--- EXCERPT TO READ ---
*** Begin section ***

Re: The Get Started with Wordpress Workshop
[quote=rawTOP;16883]In setting up my blog I’m thinking up a few things that aren’t in the default install that will help. In terms of controlling spiders and duplicate content issues, I’d recommend the following…
Create a robots.txt file and have it be something like this…
User-agent: *
Disallow: /wp-admin/
Disallow: /wp-login.php
Basically that makes it so your admin area and your login page aren’t crawled at all. You don’t want a general block on all things /wp- because there are files like stylesheets that the spiders will want to crawl (I made that mistake and actually remembered it while writing this up)…
I created a physical robots.txt file on disk, but there has to be a way to do it using WordPress itself 'cause I then had to fight with WordPress 'cause it wanted to serve a robots.txt file that didn’t match mine. I wound up adding it to the rewrite rules in htaccess (actually VirtualHosts in my case) - that looked like…
RewriteCond %{REQUEST_URI} !^/robots.txt
I think if you’re using htaccess you’d leave off the / so it would just be !^robots.txt - the VirtualHosts file works differently than htaccess on stuff like that…
Does anyone know how to set up robots.txt in WordPress so you don’t have to go through that hassle?
The next thing I’d do is telling spiders not to index your archive pages. You want post pages to always be important, as well as your main blog, and category pages, but not things like month and date archive pages. Even on the main blog and category pages you don’t really want anything other than the first page indexed - otherwise you’ll have way too much duplicate content on your site.
Now, you don’t want to block the pages completely because then they’ll have link juice that they’re not passing on to other pages. You want the spiders to crawl them, but not index them. To achieve that, put the following in your header.php file, somewhere between and …
<?php if (is_day()) { ?>
<meta name="robots" content="noindex,follow" />
<?php } elseif (is_month()) { ?>
<meta name="robots" content="noindex,follow" />
<?php } elseif (is_year()) { ?>
<meta name="robots" content="noindex,follow" />
<?php } elseif (is_search()) { ?>
<meta name="robots" content="noindex,follow" />
<?php } elseif (is_author()) { ?>
<meta name="robots" content="noindex,follow" />
<?php } elseif (isset($_GET['paged']) && !empty($_GET['paged'])) { ?>
<meta name="robots" content="noindex,follow" />
<?php } ?>
I haven’t tested the paging part yet, but I’ve confirmed the other parts work…[/quote]
Have you looked into this robots text plugin? Robots Meta
If trying it, might want to check the author’s page… seems there are issues with 2.6 and the options. But also Platinum SEO has a lot of the robots meta data to add to a post/page that might make it easier to use than this Robots Meta plugin…

*** End section ***

--- WORK TASK 1 ---
Reproduce word for word the part of the WordPress thread starting at "The next thing" and ending at "on your site.".

--- PROVIDED RECORDS ---
*** Begin section ***

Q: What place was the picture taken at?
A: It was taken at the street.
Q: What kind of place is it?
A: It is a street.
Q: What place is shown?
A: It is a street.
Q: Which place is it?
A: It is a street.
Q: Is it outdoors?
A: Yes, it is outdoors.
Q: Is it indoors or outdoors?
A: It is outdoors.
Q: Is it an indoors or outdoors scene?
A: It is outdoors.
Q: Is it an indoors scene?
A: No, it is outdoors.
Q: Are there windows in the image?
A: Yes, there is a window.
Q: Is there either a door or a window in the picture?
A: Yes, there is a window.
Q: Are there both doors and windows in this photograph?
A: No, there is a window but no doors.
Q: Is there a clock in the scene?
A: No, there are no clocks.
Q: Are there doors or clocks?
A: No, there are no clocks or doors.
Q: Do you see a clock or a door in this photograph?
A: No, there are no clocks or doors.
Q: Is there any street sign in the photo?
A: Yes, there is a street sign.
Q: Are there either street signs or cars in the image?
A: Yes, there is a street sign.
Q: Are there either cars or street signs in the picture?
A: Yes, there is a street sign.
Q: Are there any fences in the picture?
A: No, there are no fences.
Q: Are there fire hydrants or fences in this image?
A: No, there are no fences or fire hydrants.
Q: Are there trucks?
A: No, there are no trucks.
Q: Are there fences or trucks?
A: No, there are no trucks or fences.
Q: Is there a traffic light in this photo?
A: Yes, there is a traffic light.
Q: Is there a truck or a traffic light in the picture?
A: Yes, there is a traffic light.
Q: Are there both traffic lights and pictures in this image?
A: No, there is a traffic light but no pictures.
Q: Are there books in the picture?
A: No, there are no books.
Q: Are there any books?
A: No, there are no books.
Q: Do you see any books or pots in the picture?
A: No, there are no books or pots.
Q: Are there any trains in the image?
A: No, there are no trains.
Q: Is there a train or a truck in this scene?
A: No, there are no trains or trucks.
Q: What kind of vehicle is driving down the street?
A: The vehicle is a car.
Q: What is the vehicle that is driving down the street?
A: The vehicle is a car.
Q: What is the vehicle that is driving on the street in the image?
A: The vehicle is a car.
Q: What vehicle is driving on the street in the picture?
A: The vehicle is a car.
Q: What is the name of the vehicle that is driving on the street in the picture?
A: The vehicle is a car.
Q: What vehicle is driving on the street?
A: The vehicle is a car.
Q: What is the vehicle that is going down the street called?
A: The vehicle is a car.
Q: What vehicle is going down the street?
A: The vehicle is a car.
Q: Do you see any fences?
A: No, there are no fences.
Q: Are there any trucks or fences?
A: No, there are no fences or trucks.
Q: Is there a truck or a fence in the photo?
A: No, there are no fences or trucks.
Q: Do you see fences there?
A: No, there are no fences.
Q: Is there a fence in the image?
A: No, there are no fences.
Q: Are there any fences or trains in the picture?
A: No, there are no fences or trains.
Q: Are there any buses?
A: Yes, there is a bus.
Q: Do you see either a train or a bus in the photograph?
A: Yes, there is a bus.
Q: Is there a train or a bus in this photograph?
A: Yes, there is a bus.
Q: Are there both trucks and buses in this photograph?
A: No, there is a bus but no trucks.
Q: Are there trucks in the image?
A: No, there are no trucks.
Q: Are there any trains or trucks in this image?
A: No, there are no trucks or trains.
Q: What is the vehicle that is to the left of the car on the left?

*** End section ***

--- WORK TASK 2 ---
Work out how many lines of the listing contain the word "photograph", and reply with only that number.

--- TASK SOLUTION 1 ---
The next thing I’d do is telling spiders not to index your archive pages. You want post pages to always be important, as well as your main blog, and category pages, but not things like month and date archive pages. Even on the main blog and category pages you don’t really want anything other than the first page indexed - otherwise you’ll have way too much duplicate content on your site.

--- TASK SOLUTION 2 ---
5